Die "Fantastischen Vier" bewegten allerdings kaum etwas. Drei Tage vor seinem 27. Geburtstag war vor allem Messi trotz seines zweiten Turniertores wie schon gegen die Bosnier weit von seiner Bestform entfernt. Der viermalige Weltfußballer leistete sich Fehlpässe, machte das Spiel oft langsam und wirkte mitunter lethargisch. Ein Freistoß ans Außennetz (74.) war seine beste Gelegenheit - ansonsten war auch der ruhende Ball nicht sein Freund. Auch Argentiniens Fußball-Idol Diego Maradona schien sich auf der Ehrentribüne eher zu langweilen.

Iran: Hinten dicht, nach vorne frech

Die Iraner standen wie beim 0:0 gegen Nigeria defensiv gut und machten dank intensiver Laufarbeit dem eigentlich in allen Belangen überlegenen Gegner das Leben enorm schwer. Dennoch gerieten sie schwer unter Druck, konnten sich aber auf die mangelnde Zielgenauigkeit der Gauchos oder auf ihren exzellenten Torwart verlassen: Alireza Haghighi vereitelte auch die größte Chance des Favoriten vor der Pause, als er geschickt herauslief und gegen Agüero pünktlich zur Stelle war (22.).

Mit zunehmender Spieldauer wagten sich die Iraner aber aus der Deckung - und stifteten dabei mitunter erstaunlich viel Verwirrung. Der Kopfball von Jalal Hosseini nach einer Ecke des ehemaligen Wolfsburgers Ashkan Dejagah (42.) hätten die Argentinier als Warnung begreifen sollen, nach der Pause wurde der Außenseiter noch mutiger und noch gefährlicher.

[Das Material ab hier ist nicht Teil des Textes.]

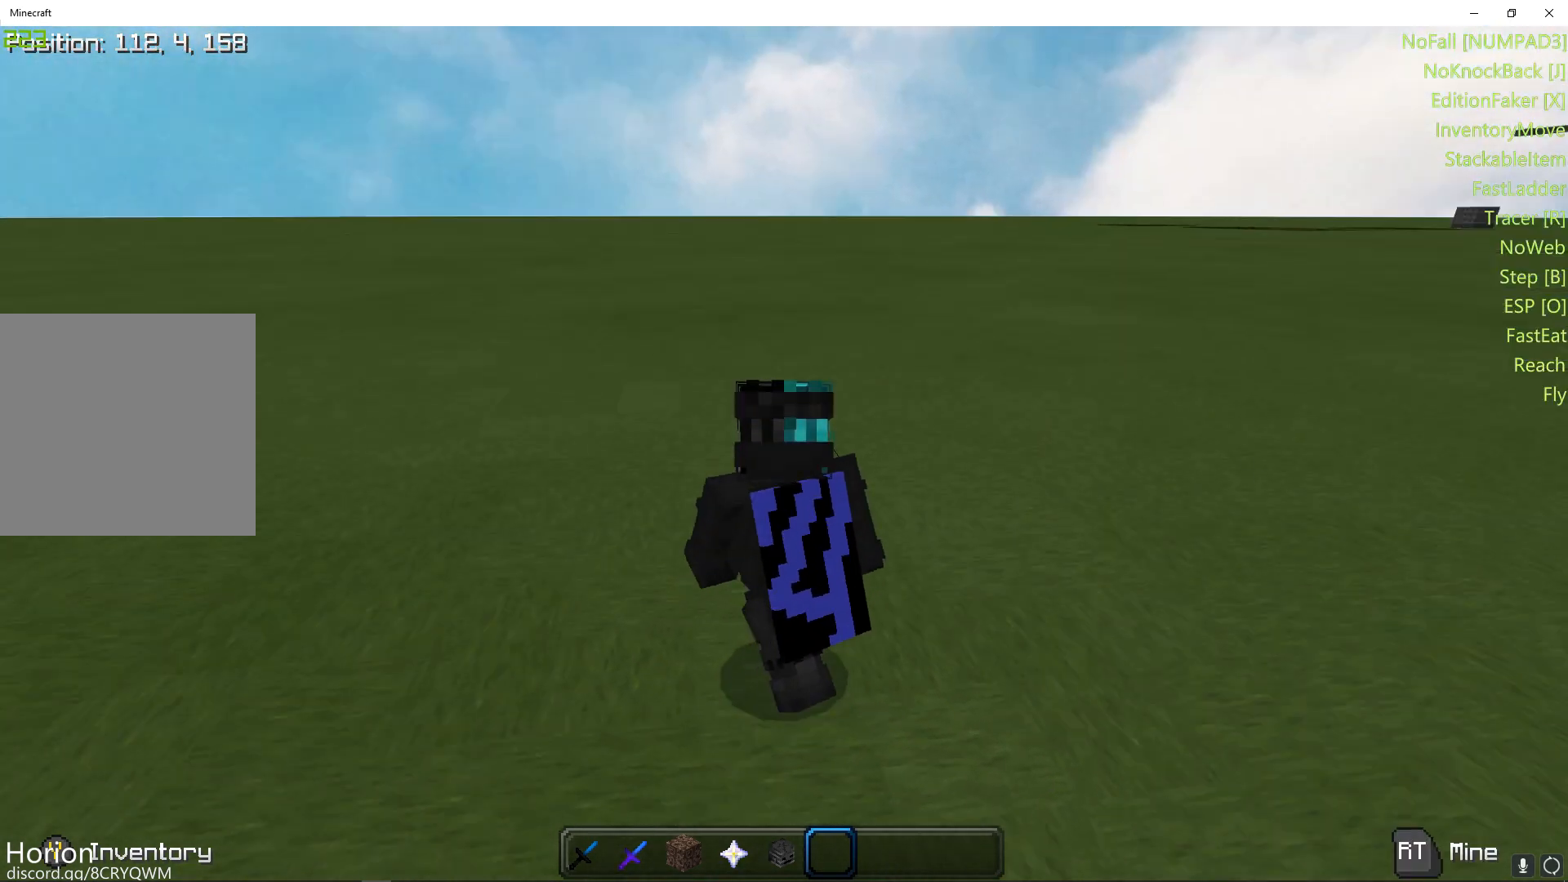
{"buttons": [], "left_stick": "up-right", "right_stick": "center", "events": [[17, "right_stick", "right"], [367, "right_stick", "center"]]}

In der 52. Minute zwang Reza Ghoochannejhad den argentinischen Schlussmann Sergio Romero zu einer Glanzparade. Zwei Minuten später verwehrte Schiedsrichter Dejahgah den Elfmeter.

Erste Pfiffe waren danach nicht mehr zu überhören. Messi nahm sie zum Anlass, wieder mehr am Spiel teilzunehmen. Der "Floh" schnappte sich in der 60. Minute den Ball und schoss nach seinem ersten ernsthaften Sprint um wenige Zentimeter am Tor vorbei. Weitaus aktiver und gefährlicher aber war Dejagah, der in der 67. Minute mit einem Kopfball Torhüter Sergio Romero zu einer Glanzparade zwang. Auch Ghoochannejhad (86.) scheiterte noch mal an Romero.